Sunshine duration measurements and predictions in Saharan Algeria region: an improved ensemble learning approach

Sunshine duration is an important atmospheric indicator used in many agricultural, architectural, and solar energy applications (photovoltaics, thermal systems, and passive building design). Hence, it should be estimated accurately for areas with low-quality data or unavailable precise measurements. This paper aimed to obtain a sunshine duration measurement database in Algeria's south region and also to study the applicability of computational models to predict them. This work develops ensemble learning models for assessing daily sunshine duration with meteorological datasets that include daily mean relative humidity, daily mean air temperature, daily maximum air temperature, daily minimum air temperature, and daily temperature range as input. The study proposes a unique hybrid model, combining grey wolf and stochastic fractal search (GWO-SFS) optimization algorithms with the random forest regressor ensemble. A pre-feature selection process improved the newly suggested model. Various commonly adopted algorithms in relevant studies have been considered as references for evaluating the new hybrid algorithm. The accuracy of models was examined as a function of some frequently used statistical pointers, as well as the Wilcoxon rank-sum test. Besides, the models were evaluated according to the several input combinations.
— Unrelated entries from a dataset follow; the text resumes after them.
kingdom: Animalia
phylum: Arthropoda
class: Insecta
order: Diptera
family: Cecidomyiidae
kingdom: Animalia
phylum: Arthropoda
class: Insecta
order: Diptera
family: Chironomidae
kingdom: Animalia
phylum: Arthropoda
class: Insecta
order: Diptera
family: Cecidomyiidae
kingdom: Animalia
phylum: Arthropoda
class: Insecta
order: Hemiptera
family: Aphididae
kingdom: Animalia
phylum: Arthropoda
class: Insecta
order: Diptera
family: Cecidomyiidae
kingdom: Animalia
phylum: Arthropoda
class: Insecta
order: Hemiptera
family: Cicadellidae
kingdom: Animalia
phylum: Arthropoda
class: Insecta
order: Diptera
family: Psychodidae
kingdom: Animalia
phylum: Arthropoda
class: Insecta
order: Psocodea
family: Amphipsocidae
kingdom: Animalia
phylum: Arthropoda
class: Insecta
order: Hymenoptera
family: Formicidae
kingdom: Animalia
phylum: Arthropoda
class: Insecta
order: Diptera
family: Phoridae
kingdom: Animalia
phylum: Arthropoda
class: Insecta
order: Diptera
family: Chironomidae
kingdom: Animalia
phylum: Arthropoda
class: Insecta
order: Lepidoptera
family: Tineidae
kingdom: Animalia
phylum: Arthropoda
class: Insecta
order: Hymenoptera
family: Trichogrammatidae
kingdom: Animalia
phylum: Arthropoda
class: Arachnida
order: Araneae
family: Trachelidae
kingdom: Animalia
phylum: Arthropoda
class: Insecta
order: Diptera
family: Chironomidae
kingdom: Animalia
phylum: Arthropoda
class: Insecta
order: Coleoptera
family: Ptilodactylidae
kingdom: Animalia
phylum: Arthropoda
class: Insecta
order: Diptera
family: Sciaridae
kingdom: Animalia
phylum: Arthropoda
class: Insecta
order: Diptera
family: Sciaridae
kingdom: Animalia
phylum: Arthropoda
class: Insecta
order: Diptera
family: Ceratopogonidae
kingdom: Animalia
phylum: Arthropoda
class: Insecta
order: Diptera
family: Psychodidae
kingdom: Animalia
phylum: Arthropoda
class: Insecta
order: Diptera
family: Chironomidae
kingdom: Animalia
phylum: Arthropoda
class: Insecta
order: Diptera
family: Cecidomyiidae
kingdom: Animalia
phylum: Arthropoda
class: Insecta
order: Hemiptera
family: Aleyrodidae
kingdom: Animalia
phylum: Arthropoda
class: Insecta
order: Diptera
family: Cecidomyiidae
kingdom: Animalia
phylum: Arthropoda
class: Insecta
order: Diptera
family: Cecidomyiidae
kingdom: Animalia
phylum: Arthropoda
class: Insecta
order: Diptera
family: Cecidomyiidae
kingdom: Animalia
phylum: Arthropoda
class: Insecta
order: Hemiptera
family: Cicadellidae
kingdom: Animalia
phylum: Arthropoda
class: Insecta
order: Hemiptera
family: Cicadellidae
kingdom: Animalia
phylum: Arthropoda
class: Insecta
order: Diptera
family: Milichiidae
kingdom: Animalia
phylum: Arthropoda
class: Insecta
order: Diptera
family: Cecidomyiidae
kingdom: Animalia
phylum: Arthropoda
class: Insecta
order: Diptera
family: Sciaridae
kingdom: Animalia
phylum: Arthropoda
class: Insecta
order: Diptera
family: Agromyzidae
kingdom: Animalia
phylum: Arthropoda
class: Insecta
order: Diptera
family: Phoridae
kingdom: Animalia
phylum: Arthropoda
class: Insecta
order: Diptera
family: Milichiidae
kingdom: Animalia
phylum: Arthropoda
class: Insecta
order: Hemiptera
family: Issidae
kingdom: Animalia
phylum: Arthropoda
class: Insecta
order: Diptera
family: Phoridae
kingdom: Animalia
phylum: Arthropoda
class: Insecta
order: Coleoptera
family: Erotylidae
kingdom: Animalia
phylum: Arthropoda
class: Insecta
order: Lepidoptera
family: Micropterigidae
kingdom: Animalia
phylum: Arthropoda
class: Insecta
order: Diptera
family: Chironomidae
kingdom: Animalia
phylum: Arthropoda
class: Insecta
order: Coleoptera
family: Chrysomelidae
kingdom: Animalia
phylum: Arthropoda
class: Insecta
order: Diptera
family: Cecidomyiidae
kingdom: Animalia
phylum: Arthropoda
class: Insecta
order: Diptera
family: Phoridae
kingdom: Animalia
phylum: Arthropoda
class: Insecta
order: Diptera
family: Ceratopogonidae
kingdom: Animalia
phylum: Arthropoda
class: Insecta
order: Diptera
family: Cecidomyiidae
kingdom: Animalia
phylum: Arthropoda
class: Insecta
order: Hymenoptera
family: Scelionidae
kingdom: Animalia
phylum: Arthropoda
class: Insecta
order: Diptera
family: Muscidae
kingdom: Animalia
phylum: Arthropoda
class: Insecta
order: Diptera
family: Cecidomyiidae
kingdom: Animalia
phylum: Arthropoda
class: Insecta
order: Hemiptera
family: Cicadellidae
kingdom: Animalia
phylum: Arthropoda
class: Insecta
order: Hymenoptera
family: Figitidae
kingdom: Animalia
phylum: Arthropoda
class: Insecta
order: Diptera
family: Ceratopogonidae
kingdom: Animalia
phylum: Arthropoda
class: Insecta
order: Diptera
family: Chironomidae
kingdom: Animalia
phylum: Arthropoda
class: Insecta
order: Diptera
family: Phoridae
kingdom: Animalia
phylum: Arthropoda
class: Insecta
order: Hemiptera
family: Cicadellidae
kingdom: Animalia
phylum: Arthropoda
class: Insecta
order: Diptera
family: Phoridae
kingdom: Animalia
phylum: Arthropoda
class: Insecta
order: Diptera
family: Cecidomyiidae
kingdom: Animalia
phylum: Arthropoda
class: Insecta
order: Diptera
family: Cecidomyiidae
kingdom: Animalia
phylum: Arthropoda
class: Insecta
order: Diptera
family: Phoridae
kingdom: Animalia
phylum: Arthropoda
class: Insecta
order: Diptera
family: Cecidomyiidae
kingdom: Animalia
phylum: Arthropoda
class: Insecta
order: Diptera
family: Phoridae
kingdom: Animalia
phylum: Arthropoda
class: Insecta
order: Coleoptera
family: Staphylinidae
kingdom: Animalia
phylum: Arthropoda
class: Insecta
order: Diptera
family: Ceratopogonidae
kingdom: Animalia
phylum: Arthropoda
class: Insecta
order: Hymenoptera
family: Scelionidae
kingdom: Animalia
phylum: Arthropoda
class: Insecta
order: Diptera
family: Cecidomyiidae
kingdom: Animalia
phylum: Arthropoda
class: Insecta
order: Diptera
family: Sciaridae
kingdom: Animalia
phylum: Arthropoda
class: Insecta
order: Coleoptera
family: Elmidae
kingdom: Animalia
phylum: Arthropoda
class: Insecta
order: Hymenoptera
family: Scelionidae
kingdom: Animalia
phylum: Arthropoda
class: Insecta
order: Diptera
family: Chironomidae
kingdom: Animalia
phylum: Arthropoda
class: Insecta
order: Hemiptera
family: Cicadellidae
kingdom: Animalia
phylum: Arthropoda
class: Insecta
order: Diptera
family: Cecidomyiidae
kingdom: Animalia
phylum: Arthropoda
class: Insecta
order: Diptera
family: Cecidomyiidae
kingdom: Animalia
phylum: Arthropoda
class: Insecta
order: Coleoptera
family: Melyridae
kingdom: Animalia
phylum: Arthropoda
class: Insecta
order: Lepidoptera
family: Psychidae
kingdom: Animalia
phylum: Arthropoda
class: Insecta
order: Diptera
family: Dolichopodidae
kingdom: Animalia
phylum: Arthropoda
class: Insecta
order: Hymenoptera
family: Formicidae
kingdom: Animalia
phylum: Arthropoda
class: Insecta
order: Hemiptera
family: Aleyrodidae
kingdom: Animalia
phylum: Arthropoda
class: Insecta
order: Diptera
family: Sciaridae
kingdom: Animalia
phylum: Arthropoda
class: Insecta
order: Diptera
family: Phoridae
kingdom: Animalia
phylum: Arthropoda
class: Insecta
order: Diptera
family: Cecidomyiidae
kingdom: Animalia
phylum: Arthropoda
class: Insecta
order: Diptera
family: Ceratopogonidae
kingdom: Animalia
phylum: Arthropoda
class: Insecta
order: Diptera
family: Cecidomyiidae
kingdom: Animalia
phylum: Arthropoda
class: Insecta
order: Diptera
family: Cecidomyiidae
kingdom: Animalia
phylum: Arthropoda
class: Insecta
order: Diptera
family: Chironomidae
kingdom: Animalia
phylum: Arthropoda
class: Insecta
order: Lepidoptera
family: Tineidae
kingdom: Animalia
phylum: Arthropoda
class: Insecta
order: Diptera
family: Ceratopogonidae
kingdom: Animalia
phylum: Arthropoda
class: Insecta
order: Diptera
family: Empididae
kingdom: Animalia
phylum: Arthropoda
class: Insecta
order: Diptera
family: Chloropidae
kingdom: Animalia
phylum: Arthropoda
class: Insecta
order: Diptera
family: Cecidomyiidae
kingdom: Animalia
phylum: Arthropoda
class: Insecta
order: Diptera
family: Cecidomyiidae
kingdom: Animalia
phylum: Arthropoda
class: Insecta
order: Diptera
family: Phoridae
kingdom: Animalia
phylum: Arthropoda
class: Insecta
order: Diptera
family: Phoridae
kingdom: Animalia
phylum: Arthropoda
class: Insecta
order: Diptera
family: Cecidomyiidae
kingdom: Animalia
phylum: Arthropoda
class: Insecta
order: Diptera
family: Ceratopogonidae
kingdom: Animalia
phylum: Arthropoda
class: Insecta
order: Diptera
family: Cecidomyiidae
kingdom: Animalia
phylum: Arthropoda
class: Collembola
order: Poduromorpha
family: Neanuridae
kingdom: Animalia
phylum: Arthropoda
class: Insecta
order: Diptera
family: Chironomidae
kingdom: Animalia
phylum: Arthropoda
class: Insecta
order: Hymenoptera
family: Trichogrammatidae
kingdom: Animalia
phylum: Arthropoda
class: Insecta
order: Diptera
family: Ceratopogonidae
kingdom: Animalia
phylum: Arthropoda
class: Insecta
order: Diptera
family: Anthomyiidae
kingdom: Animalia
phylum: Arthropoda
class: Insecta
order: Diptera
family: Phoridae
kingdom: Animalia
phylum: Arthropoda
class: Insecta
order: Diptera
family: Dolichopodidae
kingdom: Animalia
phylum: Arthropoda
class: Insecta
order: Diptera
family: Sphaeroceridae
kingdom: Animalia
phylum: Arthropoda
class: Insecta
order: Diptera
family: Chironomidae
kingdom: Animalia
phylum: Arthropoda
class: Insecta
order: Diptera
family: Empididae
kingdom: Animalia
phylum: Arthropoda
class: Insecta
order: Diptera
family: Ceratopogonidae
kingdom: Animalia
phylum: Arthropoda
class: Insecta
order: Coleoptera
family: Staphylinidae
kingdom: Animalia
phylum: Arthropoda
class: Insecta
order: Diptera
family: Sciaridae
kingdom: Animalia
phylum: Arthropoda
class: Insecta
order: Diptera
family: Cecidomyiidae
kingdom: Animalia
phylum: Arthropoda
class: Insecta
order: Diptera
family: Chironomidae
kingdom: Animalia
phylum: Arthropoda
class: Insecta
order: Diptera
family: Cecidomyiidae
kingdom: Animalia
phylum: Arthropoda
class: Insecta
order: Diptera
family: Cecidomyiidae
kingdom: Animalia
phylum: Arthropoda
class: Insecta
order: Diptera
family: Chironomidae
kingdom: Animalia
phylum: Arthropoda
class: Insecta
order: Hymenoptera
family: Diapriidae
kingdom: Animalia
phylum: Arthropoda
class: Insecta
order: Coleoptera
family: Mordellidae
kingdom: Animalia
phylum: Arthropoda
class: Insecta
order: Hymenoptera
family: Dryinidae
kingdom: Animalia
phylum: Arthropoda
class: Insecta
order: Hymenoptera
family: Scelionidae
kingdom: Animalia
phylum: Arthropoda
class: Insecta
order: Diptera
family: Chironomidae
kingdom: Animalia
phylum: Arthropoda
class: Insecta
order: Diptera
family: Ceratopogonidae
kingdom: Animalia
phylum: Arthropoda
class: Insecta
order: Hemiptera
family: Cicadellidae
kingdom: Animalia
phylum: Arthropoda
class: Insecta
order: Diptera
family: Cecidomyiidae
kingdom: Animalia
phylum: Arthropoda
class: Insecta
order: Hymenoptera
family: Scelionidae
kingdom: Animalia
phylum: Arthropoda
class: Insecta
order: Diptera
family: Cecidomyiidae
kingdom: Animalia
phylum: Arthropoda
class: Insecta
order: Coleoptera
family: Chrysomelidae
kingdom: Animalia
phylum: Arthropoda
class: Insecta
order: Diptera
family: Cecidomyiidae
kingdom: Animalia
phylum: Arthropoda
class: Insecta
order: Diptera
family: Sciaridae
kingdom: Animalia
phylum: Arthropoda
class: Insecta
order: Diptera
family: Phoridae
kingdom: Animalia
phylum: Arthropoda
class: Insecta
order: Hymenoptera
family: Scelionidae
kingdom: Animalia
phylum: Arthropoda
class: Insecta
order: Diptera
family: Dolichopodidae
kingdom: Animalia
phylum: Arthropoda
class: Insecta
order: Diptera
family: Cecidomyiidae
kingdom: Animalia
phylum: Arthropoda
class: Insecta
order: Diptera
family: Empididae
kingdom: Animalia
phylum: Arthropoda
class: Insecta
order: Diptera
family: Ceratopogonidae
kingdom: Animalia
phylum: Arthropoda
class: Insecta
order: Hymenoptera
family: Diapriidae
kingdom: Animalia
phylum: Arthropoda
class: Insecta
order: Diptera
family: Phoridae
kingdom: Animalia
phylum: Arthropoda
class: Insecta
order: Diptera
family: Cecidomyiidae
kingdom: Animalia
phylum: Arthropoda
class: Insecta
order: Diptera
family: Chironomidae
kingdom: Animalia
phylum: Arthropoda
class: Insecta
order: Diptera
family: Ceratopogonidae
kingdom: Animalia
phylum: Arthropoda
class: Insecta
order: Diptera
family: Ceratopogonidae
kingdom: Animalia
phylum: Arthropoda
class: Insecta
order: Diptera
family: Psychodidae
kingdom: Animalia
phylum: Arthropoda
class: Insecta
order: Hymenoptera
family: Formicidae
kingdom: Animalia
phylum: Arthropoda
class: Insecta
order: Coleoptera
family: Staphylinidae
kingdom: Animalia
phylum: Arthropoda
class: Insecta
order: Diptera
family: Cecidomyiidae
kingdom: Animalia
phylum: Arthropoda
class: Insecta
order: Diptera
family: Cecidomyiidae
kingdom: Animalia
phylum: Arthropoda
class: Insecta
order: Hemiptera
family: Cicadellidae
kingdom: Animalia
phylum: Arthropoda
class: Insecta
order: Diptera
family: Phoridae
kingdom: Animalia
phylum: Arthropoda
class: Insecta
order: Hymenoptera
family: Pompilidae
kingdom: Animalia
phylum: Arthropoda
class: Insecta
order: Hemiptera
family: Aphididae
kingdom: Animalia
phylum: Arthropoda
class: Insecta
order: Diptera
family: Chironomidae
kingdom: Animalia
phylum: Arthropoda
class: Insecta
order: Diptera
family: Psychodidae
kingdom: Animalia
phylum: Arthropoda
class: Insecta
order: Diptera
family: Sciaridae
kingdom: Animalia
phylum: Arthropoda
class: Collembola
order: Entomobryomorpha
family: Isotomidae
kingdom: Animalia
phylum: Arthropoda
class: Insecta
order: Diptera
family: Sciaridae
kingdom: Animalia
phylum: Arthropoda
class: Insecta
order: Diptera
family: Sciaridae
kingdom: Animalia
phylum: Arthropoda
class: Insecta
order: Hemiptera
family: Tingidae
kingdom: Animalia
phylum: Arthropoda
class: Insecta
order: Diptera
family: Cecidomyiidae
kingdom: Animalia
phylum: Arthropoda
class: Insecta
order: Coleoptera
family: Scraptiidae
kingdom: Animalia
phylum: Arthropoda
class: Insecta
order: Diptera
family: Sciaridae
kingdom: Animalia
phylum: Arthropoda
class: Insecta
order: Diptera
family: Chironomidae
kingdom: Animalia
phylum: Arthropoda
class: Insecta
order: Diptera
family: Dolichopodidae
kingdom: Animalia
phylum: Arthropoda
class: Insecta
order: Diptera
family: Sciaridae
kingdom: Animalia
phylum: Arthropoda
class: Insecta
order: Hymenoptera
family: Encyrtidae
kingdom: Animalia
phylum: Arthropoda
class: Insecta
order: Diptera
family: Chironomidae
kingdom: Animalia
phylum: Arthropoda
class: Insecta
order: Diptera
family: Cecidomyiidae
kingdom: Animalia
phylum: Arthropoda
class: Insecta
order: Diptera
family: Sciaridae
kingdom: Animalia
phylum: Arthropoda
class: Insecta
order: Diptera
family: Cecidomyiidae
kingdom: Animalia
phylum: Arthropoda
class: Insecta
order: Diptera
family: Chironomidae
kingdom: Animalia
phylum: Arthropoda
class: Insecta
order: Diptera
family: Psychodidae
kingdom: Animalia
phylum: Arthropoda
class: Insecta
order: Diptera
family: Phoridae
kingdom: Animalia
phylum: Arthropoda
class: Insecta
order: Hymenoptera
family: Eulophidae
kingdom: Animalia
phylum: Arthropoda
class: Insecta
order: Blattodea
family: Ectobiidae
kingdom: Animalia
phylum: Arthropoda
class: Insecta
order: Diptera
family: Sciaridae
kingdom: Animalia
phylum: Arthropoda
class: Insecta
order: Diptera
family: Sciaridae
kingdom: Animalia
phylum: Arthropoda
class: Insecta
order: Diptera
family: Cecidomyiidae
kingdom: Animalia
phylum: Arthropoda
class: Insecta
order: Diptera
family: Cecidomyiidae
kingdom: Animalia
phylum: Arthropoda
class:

The numerical experiments show that the proposed optimization ensemble with feature preprocessing outperforms stand-alone models in terms of prediction accuracy and robustness, where relative root mean square errors are reduced by over 20% for all considered locations. In addition, all correlation coefficients are higher than 0.999. Moreover, the proposed model, with RMSEs lower than 0.4884 hours, shows significantly superior performances compared to previously proposed models in the literature.